Extract to read »
━━━━━━━━━━━━━━━━━━━━

Asymptotic relative efficiency in testing
Copyright notice |
---|
This article Asymptotic Relative Efficiency in Testing was adapted from an original article by Yakov Yu. Nikitin, which appeared in StatProb: The Encyclopedia Sponsored by Statistics and Probability Societies. The original article ([http://statprob.com/encyclopedia/AsymptoticRelativeEfficiencyInTesting.html StatProb Source], Local Files: pdf | tex) is copyrighted by the author(s), the article has been donated to Encyclopedia of Mathematics, and its further issues are under Creative Commons Attribution Share-Alike License'. All pages from StatProb are contained in the Category StatProb. |
2020 Mathematics Subject Classification: Primary: 62F05 Secondary: 62G10 [MSN][ZBL]
Keywords: Pitman efficiency, Bahadur exact slope, Hodges-Lehmann index, Kullback-Leibler information, goodness-of-fit, testing of symmetry, independence test, large deviations.
Asymptotic relative efficiency of two tests
Making a substantiated choice of the most efficient statistical test of several ones being at the disposal of the statistician is regarded as one of the basic problems of Statistics. This problem became especially important in the middle of XX century when appeared computationally simple but "inefficient" rank tests.
Asymptotic relative efficiency (ARE) is a notion which enables to implement in large samples the quantitative comparison of two different tests used for testing of the same statistical hypothesis. The notion of the asymptotic efficiency of tests is more complicated than that of asymptotic efficiency of estimates. Various approaches to this notion were identified only in late fourties and early fifties, hence, 20--25 years later than in the estimation theory. We proceed now to their description.

━━━━━━━━━━━━━━━━━━━━

(Saved data entries)
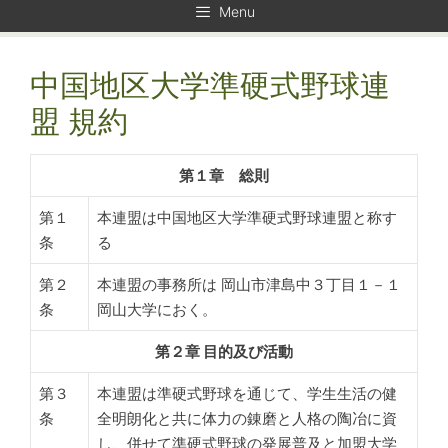
Menu
中国地区大学準硬式野球連
盟 規約
第１章 総則
第１
本連盟は中国地区大学準硬式野球連盟と称す
条
る
第２
本連盟の事務所は 岡山市津島中３丁目１－１
条
岡山大学におく。
第２章 目的及び活動
第３
本連盟は準硬式野球を通じて、学生生活の健
条
全明朗化と共に体力の錬磨と人格の陶冶に資
し、併せて準硬式野球の発展普及と加盟大学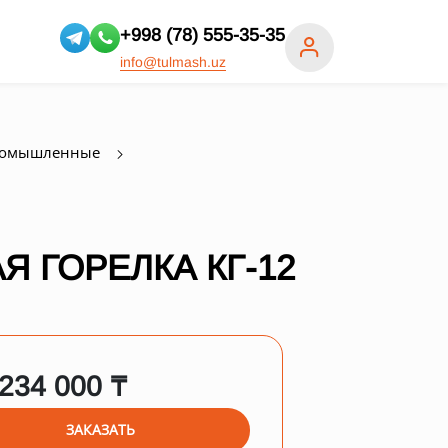
+998 (78) 555-35-35
info@tulmash.uz
ромышленные
 ГОРЕЛКА КГ-12
 234 000 ₸
ЗАКАЗАТЬ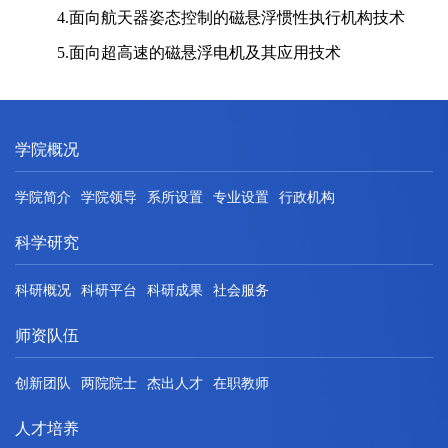
4.面向航天器姿态控制的磁悬浮惯性执行机构技术
5.面向超高速的磁悬浮电机及其应用技术
学院概况
学院简介
学院领导
系所设置
专业设置
行政机构
科学研究
科研概况
科研平台
科研成果
社会服务
师资队伍
创新团队
两院院士
杰出人才
在职教师
人才培养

━━━━━━━━━━━━━━━━━━━━

Questions »
(a) Answer these questions from the article on asymptotic relative efficiency:
(i) Who wrote the original article it was adapted from?
(ii) What is its primary 2020 Mathematics Subject Classification code?
(iii) How many years later than in estimation theory were the approaches to asymptotic efficiency of tests identified?
(b) Please carry the article on asymptotic relative efficiency forward from its final sentence.

Answers for each item »
(a)
(i) Yakov Yu. Nikitin
(ii) 62F05
(iii) 20–25 years

(b)
Let $\,\{T_n\}$ and $\,\{V_n\}$ be two sequences of statistics based on $\,n$ observations and assigned for testing the null-hypothesis $\,H$ against the alternative $\,A.$ We assume that the alternative is characterized by real parameter $\,\theta$ and for $\,\theta=\theta_0$ turns into $\,H.$ Denote by $\,N_T(\alpha, \beta, \theta)$ the sample size necessary for the sequence $\,\{T_n\}$ in order to attain the power $\,\beta$ under the level $\,\alpha$ and the alternative value of parameter $\,\theta.$ The number $\,N_V(\alpha, \beta,\theta)$ is defined in the same way.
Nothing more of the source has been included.